Ever since the introduction of Nintendo’s inaugural GameBoy portable gaming platform, major players in the industry have understood the necessity of giving their fans a mobile gaming solution. Sony is no different, and its PlayStation Vita option is one of many ways that it’s giving its fans a way to game outside the living room. Its technology, interface, and features, are among the best in the industry. Sony is positioned for real success here.


Anyone who is familiar with the design of the PlayStation Portable, or PSP, will be right at home with the PlayStation Vita. The main difference, of course, is that the Vita itself offers a larger screen with a touch panel. That gives users a more intuitive way to interact with the compact nature of the device’s industrial design.

All-black materials are used throughout the Vita’s design, except for a silver band that runs around the edge of the portable console. Controls are large enough, intuitive, and easy to use, enhancing the device’s usability. The design does feature entirely proprietary connectors, though, which will force buyers to pay a pretty penny for compatible accessories and cables.

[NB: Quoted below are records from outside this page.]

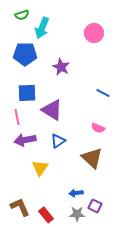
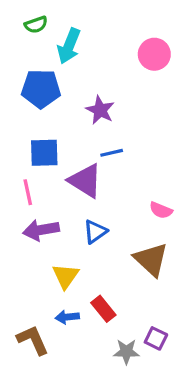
blue line: (103, 93) -> (112, 153), moved, turned -40
blue arrow: (76, 193) -> (67, 317), moved
red rectangle: (46, 215) -> (103, 309), moved

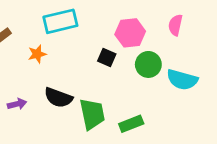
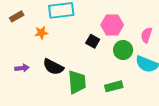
pink semicircle: (175, 25) -> (146, 35), moved
green rectangle: (131, 124) -> (114, 86), moved

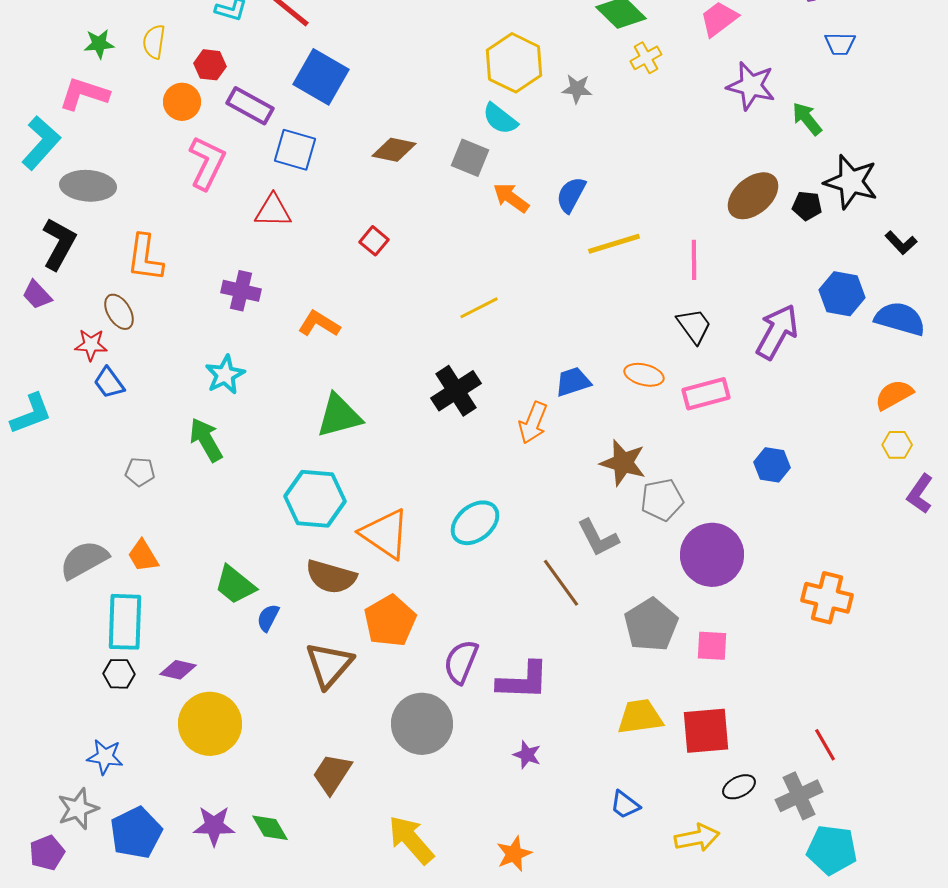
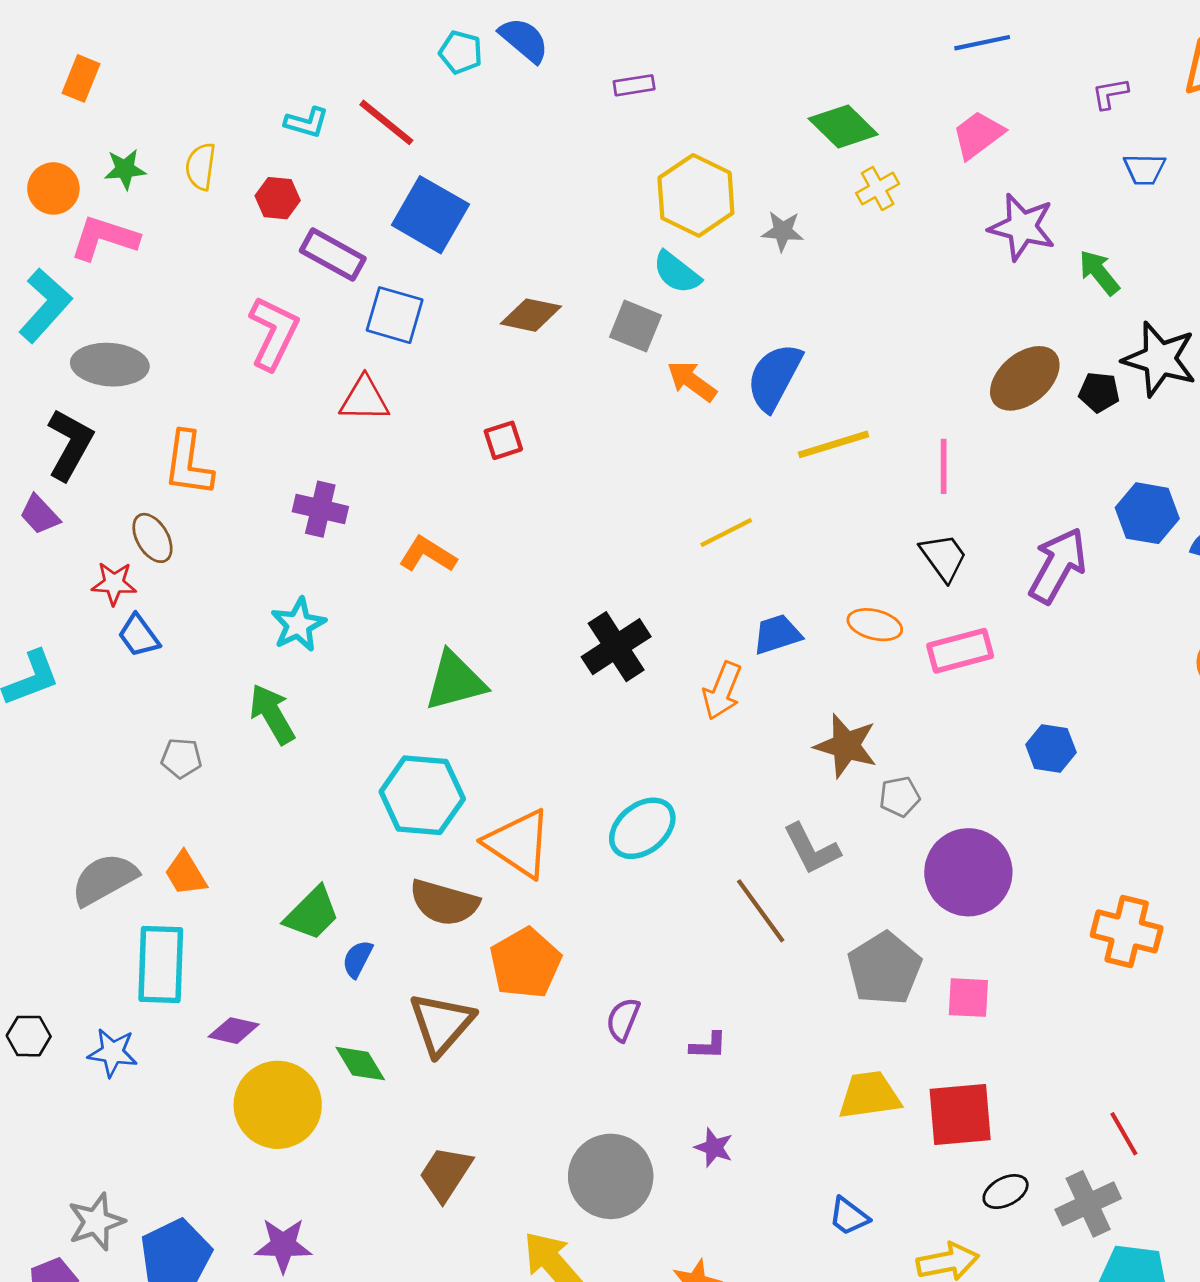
orange circle: (182, 102) -> (53, 188), moved
blue semicircle: (571, 195) -> (774, 377), size x1.4
red square: (374, 241) -> (503, 440), turned 32
yellow line: (479, 308) -> (726, 532), moved
gray pentagon: (662, 500) -> (900, 797), size x0.7
green trapezoid: (235, 585) -> (312, 914), turned -84
purple semicircle: (461, 662) -> (623, 1020), size x0.7
black hexagon: (119, 674) -> (29, 1036), moved
purple L-shape: (523, 681) -> (708, 1046), size x0.5
gray circle: (422, 724) -> (611, 1176), moved
blue star: (105, 757) -> (113, 1053), moved
green diamond: (270, 828) -> (360, 1064), moved

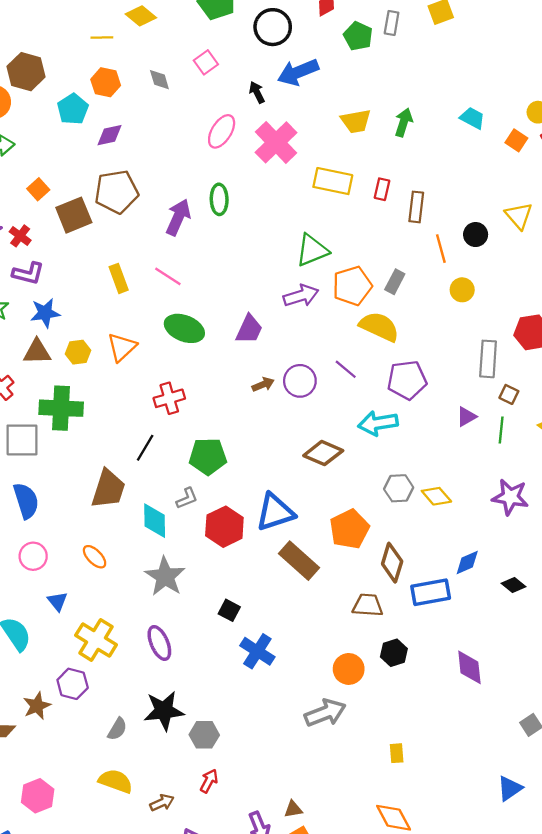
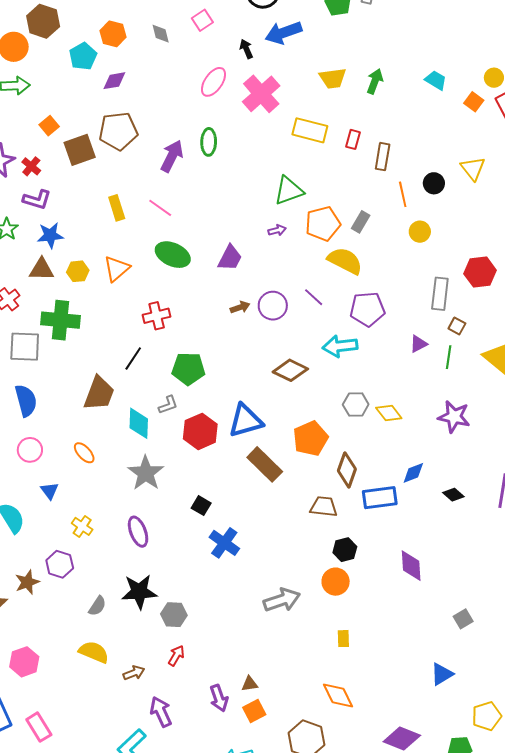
purple arrow: (301, 296) -> (277, 230), size x0.6
yellow cross: (96, 640) -> (82, 526), size x0.6
orange circle: (349, 669) -> (336, 582), moved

Sony has gone to great lengths to bring the intuitive nature of its PlayStation interface design to the PlayStation Vita mobile device. The Vita uses a touchscreen to control most features, and Sony has smartly made sure that every line of text and every icon is large enough to be selected by the average index finger. Aside from that, the user interface is bright and descriptive. It really represents everything that Sony has stood for since the release of its inaugural PlayStation console and the original PlayStation Portable device.


The PlayStation Vita is focused on bringing the PlayStation experience out of the living room and into the real world, and that’s good news for gamers. Sony sells both Wi-Fi and 3G models, though Wi-Fi models are more common in international markets outside of the United States and Japan. Multi-player gaming can be enjoyed via these connections, as can a number of different media sources.

At launch, Sony offered an impressive number of typical PlayStation titles for the Vita, and it continues to ramp up the available options for buyers. Considering this device is primarily about gaming, and not about things like Netflix movies or Blu-Rays, the number of available games is directly responsible for its failure or success in the real world.


The PlayStation Vita ships with an ARM Cortex-A9 processor, and that’s a pretty impressive spec to note. The Vita itself is actually powered by a processor capable of driving a much more demanding smartphone, and that means that games load in record time and graphics are seriously impressive. It is, without a doubt, one of the most beautiful and fast-loading gaming experiences in the mobile marketplace, and that’s a big credit to Sony’s development and quality.


Sony has worked to become the world leader in portable gaming and, while it may not be there yet, the PlayStation Vita is bound to propel it further toward its goal. The system is light, responsive, and offers beautiful graphics. With plenty of titles available and two affordable models available for purchase, gamers win with the PlayStation Vita.